E.T. the Extra-Terrestrial – A Movie Review

This article brought to you by Goodwin’s Market and Mountains Community Hospital

By Nathan Hurlbut

In the early 1980’s, director Steven Spielberg was on quite a roll. Having survived a disastrous shoot back in 1975 helming a film based on a best-selling novel by Peter Benchley, Spielberg watched as his troubled production went on to become the biggest movie of the year. “Jaws” also helped usher in the era of the modern blockbuster.

His follow-up, “Close Encounters of the Third Kind” (1977), was almost as big a financial success, and garnered nine Academy Awards nominations in the process. While 1979’s “1941” was a rare misfire, Spielberg again ruled the day when “Raiders of the Lost Ark” became the biggest movie ticket seller of 1981 as well.

So, once you’ve achieved that level of success, what do you do for an encore? Following the success of “Close Encounters of the Third Kind”, Columbia Pictures expressed interest in creating a sequel. Although Spielberg had no interest in directing a sequel to the film, he started considering a sort-of follow-up that took the idealistic notion of aliens visiting our planet and turning it into something much darker.

The project was called “Night Skies”, and was based on the idea of malevolent aliens visiting earth and terrorizing a family. Spielberg enlisted renowned filmmaker John Sayles (then working primarily as a screenwriter) to take the story idea and compose a screenplay draft. After considering the horror elements of the story, Spielberg even started thinking Tobe Hooper of “The Texas Chain Saw Massacre” (1974) fame should direct the film instead of Spielberg himself.

However, Spielberg soon found “Night Skies” was starting to become a little too dark for his tastes. Within the script, though, he did find something else that caught his eye. Deep within this terrifying story was a gentler subplot, the tale of a single benevolent alien who befriends a young boy and subsequently becomes stranded on Earth. This single-story idea so moved screenwriter Melissa Mathison when Spielberg read the script to her that he decided this was the direction his new film would take.

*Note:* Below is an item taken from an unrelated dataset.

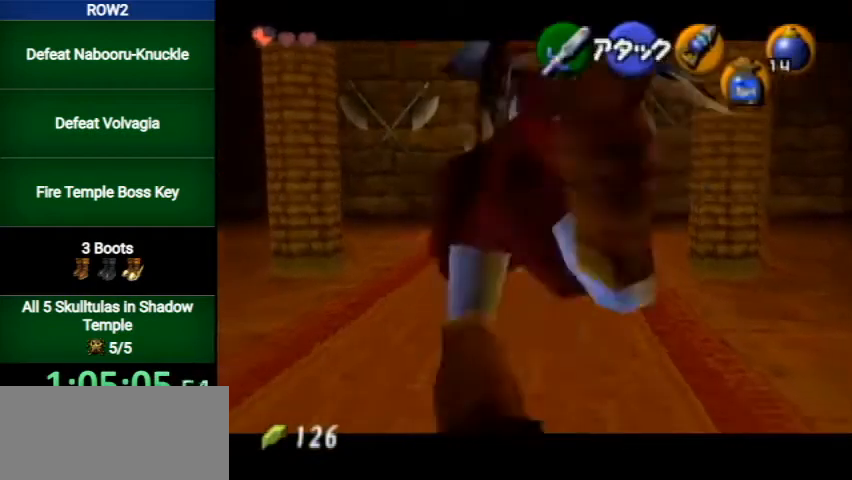
{"buttons": [], "left_stick": "center", "right_stick": "center", "events": []}
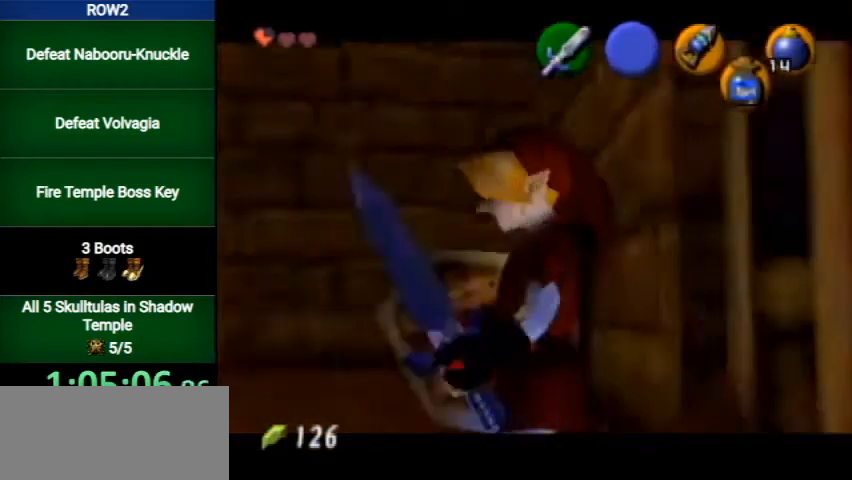
{"buttons": [], "left_stick": "center", "right_stick": "center", "events": [[233, "A", "down"], [333, "Z", "down"], [433, "A", "up"], [467, "Z", "up"]]}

The rest, as they say, is history. The project, re-titled “E.T. the Extra-Terrestrial”, was released in 1982 and became not only the biggest movie of the year, but also the highest grossing film of all time (until Spielberg’s own “Jurassic Park” knocked it off the top spot eleven years later in 1993).

Of course, almost everyone is now familiar with this moving tale of an extra-terrestrial that befriends young Elliott (Henry Thomas) after becoming stranded on Earth. The fact that Elliott has divorced parents and is able to find solace in his new alien friend has become one of the most touching stories ever committed to film.

Perhaps Spielberg’s wisest decision in making the movie was choosing to shoot the film in chronological order. It gave his young cast the opportunity to experience the story in sequence and help build the emotional arc of their performances.

The payoff was clearly a success, as the film famously builds to an emotional final scene in which there isn’t a dry eye to be found in the house. The screenplay even originally had a follow-up scene in which Elliott had become more integrated into the boys’ group after he had introduced them all to his alien friend. However, that scene was wisely excised from the movie after everyone involved realized there was no way to follow up the heart-wrenching scene that had just come before it. As a result, “E.T. the Extra-Terrestrial” remains Spielberg’s most popular film to this day.

“E.T. the Extraterrestrial” is playing for one night only at Blue Jay Cinema as part of its Classics Series on Wednesday, June 12th.